━━━ Text block

Posted on Thu, Nov. 15, 2007 10:15 PM
Doctor banned from Missouri executions apparently is on federal execution team
A Missouri doctor continues to be a central figure in the nation’s lethal-injection debate.
Despite being barred by a federal judge from a future role in the Missouri death chamber, the Jefferson City surgeon was revealed in court documents this week as a member of the federal government’s execution team.
A new Missouri law protects his name from being revealed. Identified in court as John Doe 1 or Protected Person 2, his testimony last year in the case of a Missouri inmate has provided fodder for death penalty opponents.
“The most well-known example of a jurisdiction entrusting its execution administration to an incompetent individual is the infamous ‘Dr. Doe’ ” in Missouri,” according to a brief filed Tuesday with the U.S. Supreme Court on behalf of four death row inmates, including Michael Taylor in Missouri.
Doe, who designed Missouri’s lethal injection procedures and helped the state carry out more than 50 executions, testified in a suit filed by Taylor that he was dyslexic and sometimes transposed numbers.
“So it’s not unusual for me to make mistakes,” he testified.
After that hearing, a judge told the state to come up with a new lethal injection protocol and ordered that Doe “shall not participate in any manner, at any level,” in Missouri’s executions.
But attorneys for four federal death row inmates revealed recently that “the only person in the country who has been barred from participation in executions” is the person responsible for “development of execution procedures, placing and monitoring intravenous lines, monitoring levels of consciousness and making determinations of death for the federal government.”

━━━━━━
━━━ Information supplied

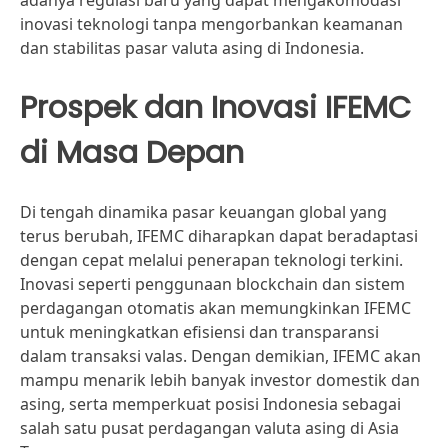
adanya regulasi baru yang dapat mengakomodasi
inovasi teknologi tanpa mengorbankan keamanan
dan stabilitas pasar valuta asing di Indonesia.
Prospek dan Inovasi IFEMC
di Masa Depan
Di tengah dinamika pasar keuangan global yang
terus berubah, IFEMC diharapkan dapat beradaptasi
dengan cepat melalui penerapan teknologi terkini.
Inovasi seperti penggunaan blockchain dan sistem
perdagangan otomatis akan memungkinkan IFEMC
untuk meningkatkan efisiensi dan transparansi
dalam transaksi valas. Dengan demikian, IFEMC akan
mampu menarik lebih banyak investor domestik dan
asing, serta memperkuat posisi Indonesia sebagai
salah satu pusat perdagangan valuta asing di Asia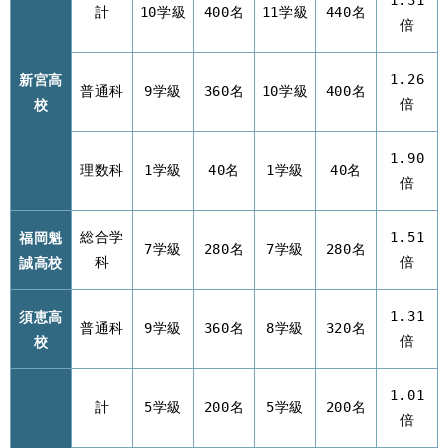
1.31
計
10学級
400名
11学級
440名
倍
新宮高
1.26
普通科
9学級
360名
10学級
400名
校
倍
1.90
理数科
1学級
40名
1学級
40名
倍
福岡魁
総合学
1.51
7学級
280名
7学級
280名
誠高校
科
倍
須恵高
1.31
普通科
9学級
360名
8学級
320名
校
倍
1.01
計
5学級
200名
5学級
200名
倍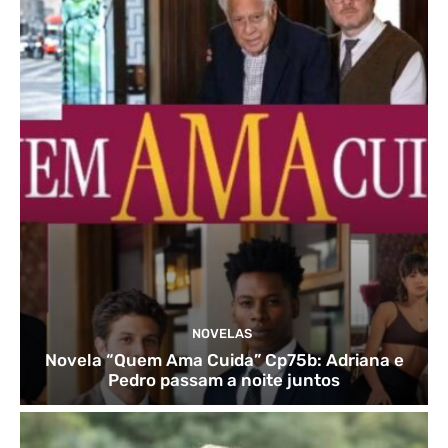
NOVELAS
Novela “Quem Ama Cuida” Cp75b: Adriana e
Pedro passam a noite juntos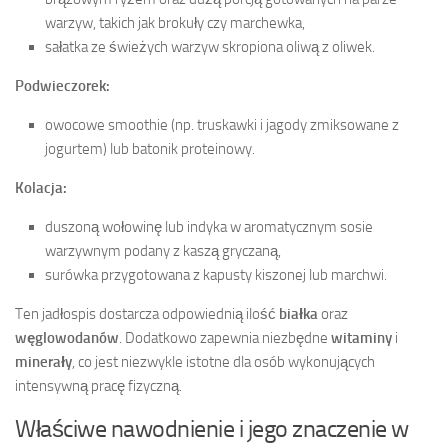
warzyw, takich jak brokuły czy marchewka,
sałatka ze świeżych warzyw skropiona oliwą z oliwek.
Podwieczorek:
owocowe smoothie (np. truskawki i jagody zmiksowane z
jogurtem) lub batonik proteinowy.
Kolacja:
duszoną wołowinę lub indyka w aromatycznym sosie
warzywnym podany z kaszą gryczaną,
surówka przygotowana z kapusty kiszonej lub marchwi.
Ten jadłospis dostarcza odpowiednią ilość
białka
oraz
węglowodanów
. Dodatkowo zapewnia niezbędne
witaminy
i
minerały
, co jest niezwykle istotne dla osób wykonujących
intensywną pracę fizyczną.
Właściwe nawodnienie i jego znaczenie w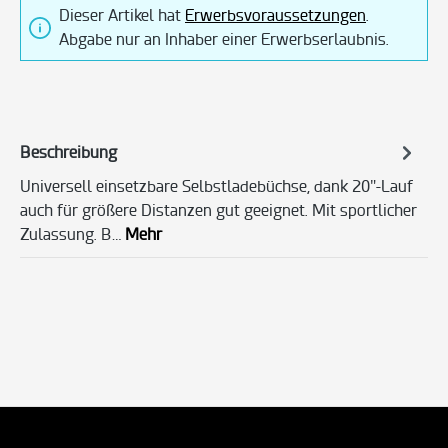
Dieser Artikel hat
Erwerbsvoraussetzungen
.
Abgabe nur an Inhaber einer Erwerbserlaubnis.
Beschreibung
Universell einsetzbare Selbstladebüchse, dank 20″-Lauf
auch für größere Distanzen gut geeignet. Mit sportlicher
Zulassung. B…
Mehr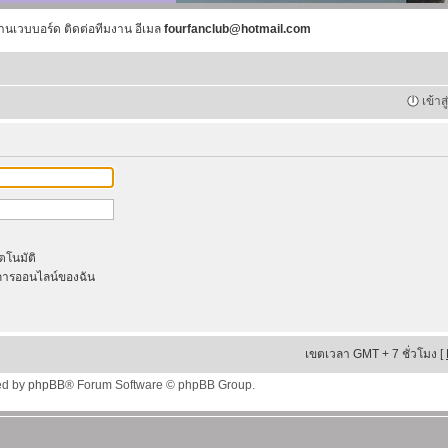
านเวบบอร์ด ติดต่อทีมงาน อีเมล
fourfanclub@hotmail.com
เข้าส
ัตโนมัติ
ารออนไลน์ของฉัน
เขตเวลา GMT + 7 ชั่วโมง [
ed by
phpBB
® Forum Software © phpBB Group.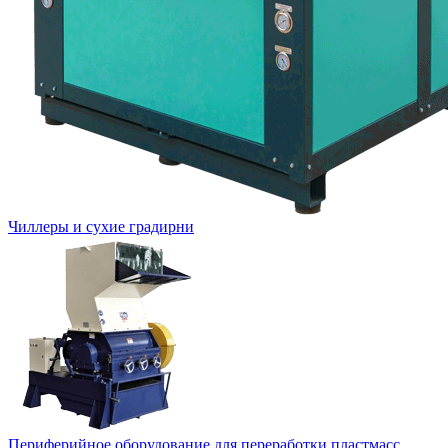
Чиллеры и сухие градирни
Периферийное оборудование для переработки пластмасс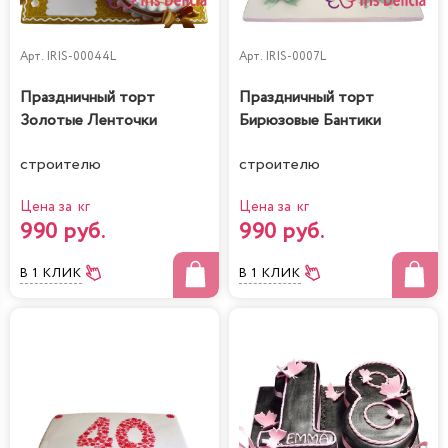
Арт.
IRIS-00044L
Арт.
IRIS-0007L
Праздничный торт
Праздничный торт
Золотые Ленточки
Бирюзовые Бантики
строителю
строителю
Цена за кг
Цена за кг
990 руб.
990 руб.
В 1 КЛИК
В 1 КЛИК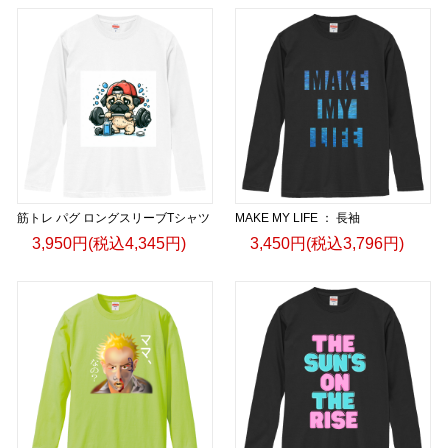
筋トレ パグ ロングスリーブTシャツ
MAKE MY LIFE ： 長袖
3,950円(税込4,345円)
3,450円(税込3,796円)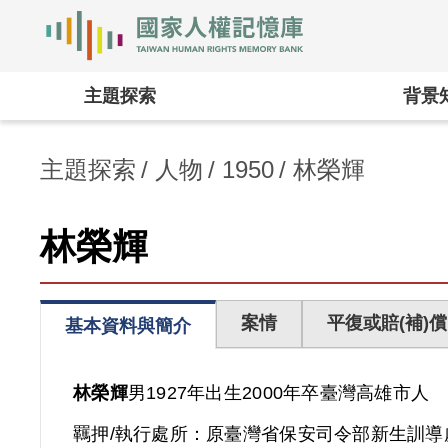
國家人權記憶庫
:::
主題探索
背景
主題探索
人物
1950
林榮輝
林榮輝
案情
平復或賠(補)償
基本資料與簡介
林榮輝
男
1927年出生
2000年卒
臺灣
高雄市人
羈押/執行處所：
原臺灣省保安司令部新生訓導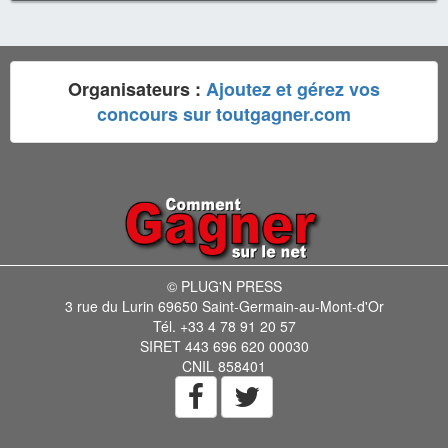
Organisateurs :
Ajoutez et gérez vos
concours sur toutgagner.com
© PLUG'N PRESS
3 rue du Lurin 69650 Saint-Germain-au-Mont-d'Or
Tél. +33 4 78 91 20 57
SIRET 443 696 620 00030
CNIL 858401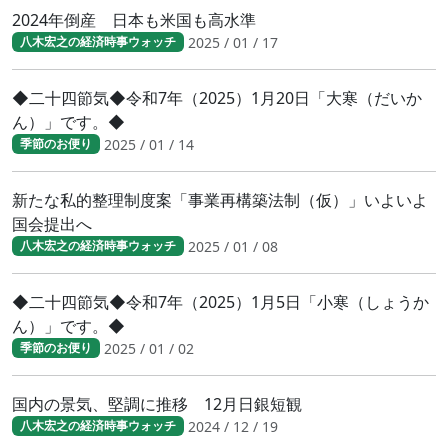
2024年倒産 日本も米国も高水準
2025 / 01 / 17
八木宏之の経済時事ウォッチ
◆二十四節気◆令和7年（2025）1月20日「大寒（だいか
ん）」です。◆
2025 / 01 / 14
季節のお便り
新たな私的整理制度案「事業再構築法制（仮）」いよいよ
国会提出へ
2025 / 01 / 08
八木宏之の経済時事ウォッチ
◆二十四節気◆令和7年（2025）1月5日「小寒（しょうか
ん）」です。◆
2025 / 01 / 02
季節のお便り
国内の景気、堅調に推移 12月日銀短観
2024 / 12 / 19
八木宏之の経済時事ウォッチ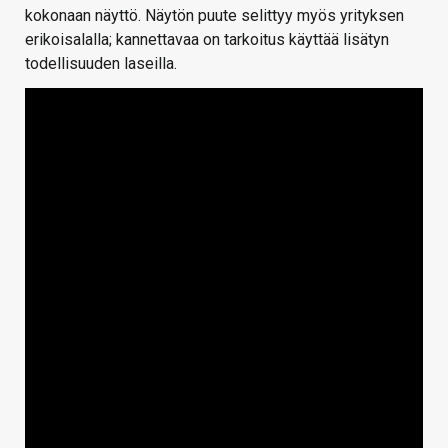
kokonaan näyttö. Näytön puute selittyy myös yrityksen
erikoisalalla; kannettavaa on tarkoitus käyttää lisätyn
todellisuuden laseilla.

━━━━━━

▶ [To do]
• A. In the article about the banned Missouri doctor, what condition did Doe say in testimony that he had?
• B. Print the passage of the article about the banned Missouri doctor starting at "Posted on Thu, Nov." and ending at "nation’s lethal-injection debate.".

▶ [Task-by-task results]
• A. He testified that he was dyslexic and sometimes transposed numbers.

• B.
Posted on Thu, Nov. 15, 2007 10:15 PM
Doctor banned from Missouri executions apparently is on federal execution team
A Missouri doctor continues to be a central figure in the nation’s lethal-injection debate.